孟家,一间明亮的洞府之中,赵飞云盘膝而坐,一只手托著腮,另一只手拎著一捆竹简的一边。
捆好的竹简“唰”的一下落展开来,松松垮垮的拎在手中。
不像是在阅读,更像是在把玩。
“这是水府山附近所有的遗蹟,”,孟荣颤颤巍巍的弯著腰身,神色恭敬,说话时小心翼翼的试探,
“不知赵长老可否满意”。
“都是一些寻常的炼气修士的洞府,没什么好找的。”,
赵飞云直截了当的开口,却搞得
赵飞云却像是没有看出他的神色一般,將手中的竹简扔在一旁,前倾著身子开口询问,语气中带著一丝不经意的好奇,
“这水府山没有,那就劳烦孟家主到远处找一找了。”。
赵飞云依旧是那副说话大咧,不拘小节的模样,然而落在孟荣眼中,却自带了一股威严。
“赵长老,”,孟荣擦了擦额头上不存在的冷汗,小心翼翼的试探著开口。
“不知赵长老究竟要找的是何种洞府”。
他本以为会像以往那般得到一声轻哼,却不料赵飞云並没有半点隱藏,直截了当的开口,
“本座要找的是筑基修士的洞府!”。
“筑,筑基修士!”,孟荣惊诧抬头,眼中是说不出的情绪,声音都有些发颤,
“前辈莫非是想要筑基!”。
“你若是能找到,本座不会少了你的好处。”,
赵飞云没有否认,只是又隨口勉励了一句。
“是,我孟家一定竭尽全力。”,孟荣猛然惊醒,俯首在地,心中是说不出的惊讶。
他想询问,赵飞云有没有自己的势力若是没有,若是能筑基成功,只要他们孟家能够抓住机会,假以时日,必能更进一步!
“嗯。”,依旧是一声不轻不重的回应,等了许久,见到没有了后话,孟荣才压下了心中的激动,弓著身子缓缓倒退。

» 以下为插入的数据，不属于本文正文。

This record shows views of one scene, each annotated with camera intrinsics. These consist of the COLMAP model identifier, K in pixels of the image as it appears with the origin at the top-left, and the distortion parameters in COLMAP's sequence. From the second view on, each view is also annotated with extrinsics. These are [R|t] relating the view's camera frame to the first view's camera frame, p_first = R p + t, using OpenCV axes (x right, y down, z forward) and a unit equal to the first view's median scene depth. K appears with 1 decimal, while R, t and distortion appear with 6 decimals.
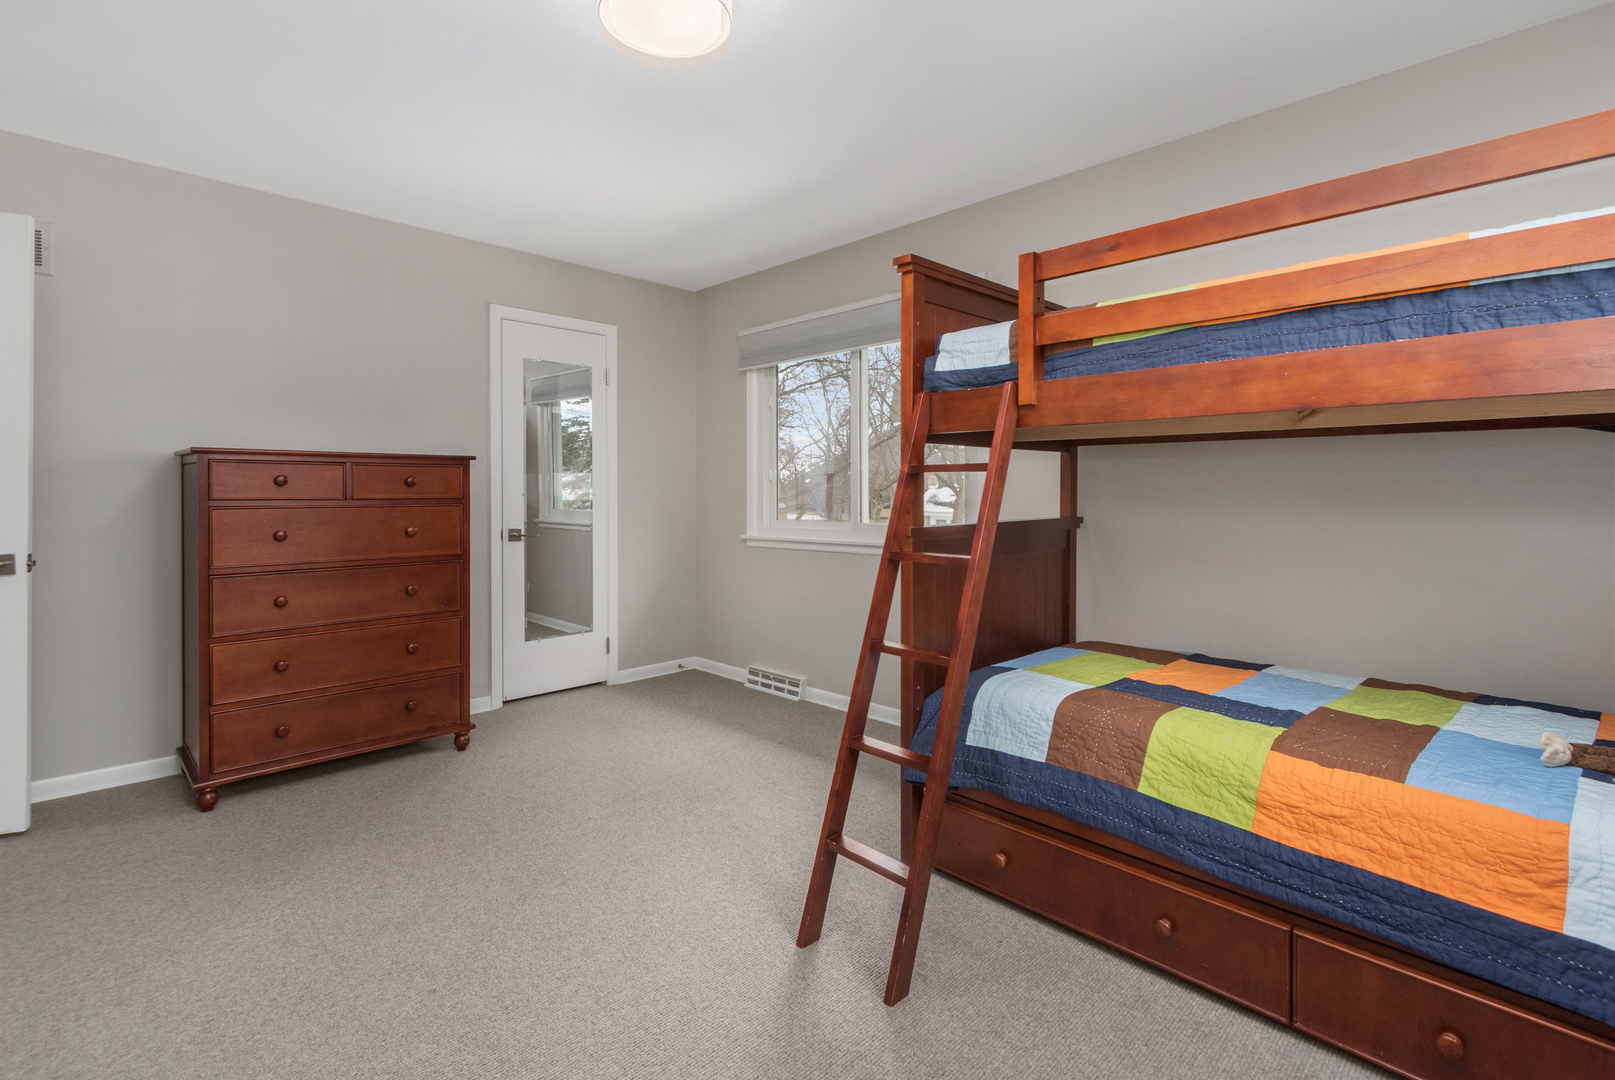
lens RADIAL K [[761.9, 0, 802.5], [0, 761.9, 495.3], [0, 0, 1]] dist [0.000333, 0.000012]
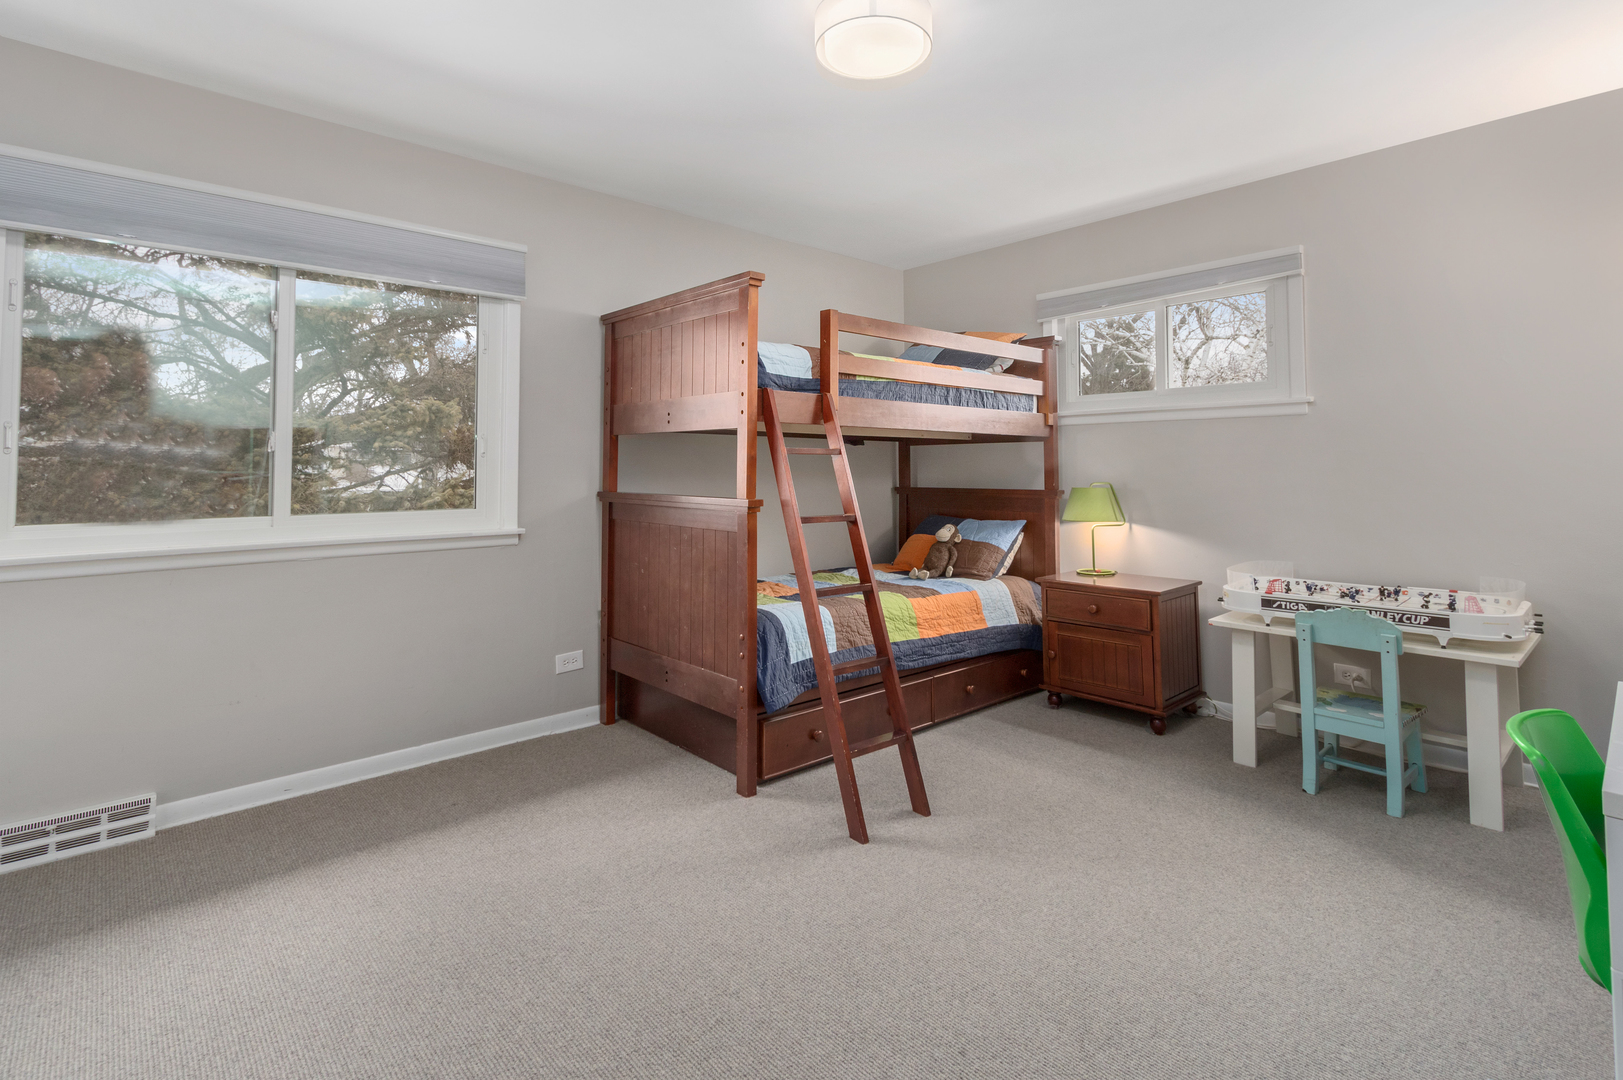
lens RADIAL K [[765.7, 0, 807.5], [0, 765.7, 462.1], [0, 0, 1]] dist [0.000419, -0.000150]
pose [[0.033059, 0.008817, 0.999415, -1.095178], [0.007371, 0.999932, -0.009066, -0.006595], [-0.999426, 0.007667, 0.032991, 0.928995]]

带上了洞府的大门,孟荣的腰身还没有直起来,孟子青便大步流星,神色匆匆的拐过拐角,径直的走到了他的身旁。
“父亲,我方才瞧见,轻舟他私下將那霍二娘绑回来了”,
孟子青刻意贴在孟荣耳边,压著声音耳语了几句,沉稳的脸上染上了一丝焦急。
“谁”,孟荣眉头一皱,像是在脑海中搜索著霍二娘是何人。
“是茶铺的事。”,孟子青见到中年人將此事忘在脑后,连忙出声提醒,却又不敢將事情说的太清楚。
同时抬著一双眸子,朝著面前的洞府扬了扬头,示意孟荣。
孟荣疑惑的脸上瞬间警醒,將声音压在喉咙中,朝著大腿重重一拍,暗道了一声“坏事!”。
便也不敢在此停留,倒腾著不算年迈的双腿,紧赶慢赶的朝著孟轻舟的宅院快步走去,孟子青也紧隨其后。
两人来的正是时候,刚一转进宅院,就见到孟轻舟躺在一个宽敞的竹椅上,身下枕著毛茸茸的皮毯,神態慵懒的晒著太阳。
旁边十几个女子,里外围了三层,有的捏肩捶背,有的捏起一枚灵果,正餵到孟轻舟的口中,好不愜意。
旁边两个武者,正压著一个捆的结结实实的女子,朝著院外走去,看样子是想要压到地牢。
透过那凌乱的髮丝,依稀能够看清女子的面容,赫然是霍二娘!
“混帐!”,孟荣压著怒意低喝了一声,“砰”的一声,踹开门来,语气中带著一丝恨铁不成钢的意味。